En ese orden, precisa la Sala que, de acuerdo con la información obrante en este asunto –en especial, en atención a lo consignado en el ordinal segundo de la Resolución n.º 001 de 15 de julio de 2022, expedida por el Registrador de Instrumentos Públicos de Puerto Boyacá, copia adosada a la foliatura del ordinario el pasado 1 de febrero de 2023 (f. 1501 y ss., cd. 4, archivo 3 digital)–, la autoridad administrativa concedió el recurso de apelación contra la determinación que aquí se critica, ante la Dirección de Registro de la Superintendencia de Notariado y Registro, en el efecto suspensivo; defensa que, a la fecha, no se ha resuelto2, lo que refuerza la inviabilidad del auxilio; ya que, en esas condiciones, cualquier pronunciamiento en relación con la controversia planteada resultaría anticipado.
De manera que esa circunstancia, por sí sola, emerge como impedimento para que el juez de tutela intervenga en este momento –al margen de la corrección o no de los pronunciamientos censurados a través de este mecanismo–, porque se desconocen las medidas que puedan adoptarse en el curso del remedio que ya se otorgó; por lo que, se itera, se está ante la inobservancia del mentado criterio, en atención a lo previsto en el numeral 1 del artículo 6 del Decreto 2591 de 1991.

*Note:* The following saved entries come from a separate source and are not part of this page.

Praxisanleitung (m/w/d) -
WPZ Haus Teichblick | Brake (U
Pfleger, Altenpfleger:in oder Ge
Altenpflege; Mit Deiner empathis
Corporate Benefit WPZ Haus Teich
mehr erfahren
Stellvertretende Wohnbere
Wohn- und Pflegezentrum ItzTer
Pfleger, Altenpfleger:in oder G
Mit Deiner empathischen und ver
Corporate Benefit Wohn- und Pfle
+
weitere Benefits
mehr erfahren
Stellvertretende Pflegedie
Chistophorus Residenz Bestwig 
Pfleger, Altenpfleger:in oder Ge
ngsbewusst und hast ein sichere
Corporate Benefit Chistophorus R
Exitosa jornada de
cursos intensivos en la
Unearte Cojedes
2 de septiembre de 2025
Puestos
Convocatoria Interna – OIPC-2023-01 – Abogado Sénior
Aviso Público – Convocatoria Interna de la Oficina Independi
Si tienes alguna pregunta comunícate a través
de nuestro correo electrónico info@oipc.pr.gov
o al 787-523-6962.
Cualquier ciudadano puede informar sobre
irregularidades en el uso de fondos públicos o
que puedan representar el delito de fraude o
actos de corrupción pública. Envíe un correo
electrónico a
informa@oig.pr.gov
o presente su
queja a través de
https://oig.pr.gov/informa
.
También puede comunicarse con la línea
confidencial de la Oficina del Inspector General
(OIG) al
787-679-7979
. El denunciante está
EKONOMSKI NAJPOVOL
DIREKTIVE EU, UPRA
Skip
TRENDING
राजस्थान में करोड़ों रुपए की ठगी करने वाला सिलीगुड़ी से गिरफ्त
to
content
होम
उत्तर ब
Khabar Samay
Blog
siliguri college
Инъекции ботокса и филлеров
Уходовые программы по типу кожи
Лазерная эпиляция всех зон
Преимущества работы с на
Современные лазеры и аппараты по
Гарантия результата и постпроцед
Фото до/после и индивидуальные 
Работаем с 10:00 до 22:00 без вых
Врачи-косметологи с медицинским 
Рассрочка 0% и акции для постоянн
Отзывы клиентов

En cuanto a la condición de prematuras de algunas acciones constitucionales, ha sentado esta Corporación:
«(…) resulta palmaria la impertinencia del amparo deprecado, toda vez que el quejoso está haciendo uso de otro medio de defensa judicial [y] debe esperar que la autoridad cuestionada profiera la respectiva determinación, en atención a que no es admisible que el Juez de tutela se anticipe a una decisión que por competencia debe adoptar el juzgador natural; por tanto, el constitucional no puede invadir la competencia, despojando de las atribuciones asignadas válidamente al funcionario de conocimiento por el constituyente y el legislador, pues si fuera de otra manera, desconocería el carácter residual de esta senda y las normas de orden público, que son de obligatoria aplicación, con la consiguiente alteración de las reglas preestablecidas y el quebrantamiento de las prerrogativas de los intervinientes en tal causa» (ver, entre otras: STC6172-2015, 21 may., y STC7886-2016, 16 jun.).
4. Conclusión.
Se ratificará lo resuelto en primer grado, en tanto que, (i) en lo que atañe al reclamo frente a lo dispuesto por el estrado de familia, no se ejerció el medio de defensa disponible; y, (ii) en lo que concierne a la actuación adelantada ante la Oficina de Registro convocada, está en curso la apelación.
DECISIÓN
En mérito de lo expuesto, la Corte Suprema de Justicia en Sala de Casación Civil, administrando justicia en nombre de la República de Colombia y por autoridad de la ley, CONFIRMA la sentencia impugnada.
Comuníquese por medio idóneo lo resuelto en esta providencia a los interesados y oportunamente remítase el expediente a la Corte Constitucional para eventual revisión.
(Ausencia Justificada)
Presidente de Sala
HILDA GONZÁLEZ NEIRA
(Ausencia Justificada)
AROLDO WILSON QUIROZ MONSALVO
LUIS ALONSO RICO PUERTA
Presidente (E)
OCTAVIO AUGUSTO TEJEIRO DUQUE
FRANCISCO TERNERA BARRIOS
1 A quien se le remitió el asunto para surtir el segundo grado, como medida de descongestión.
2 Incluso, esa fue una de las consideraciones para que se denegara otra tutela similar, en la que se cuestionó esa específica actuación de la Oficina de Registro aquí convocada, rad. n.º 2022-00583, promovida por otro de los interesados en el juicio.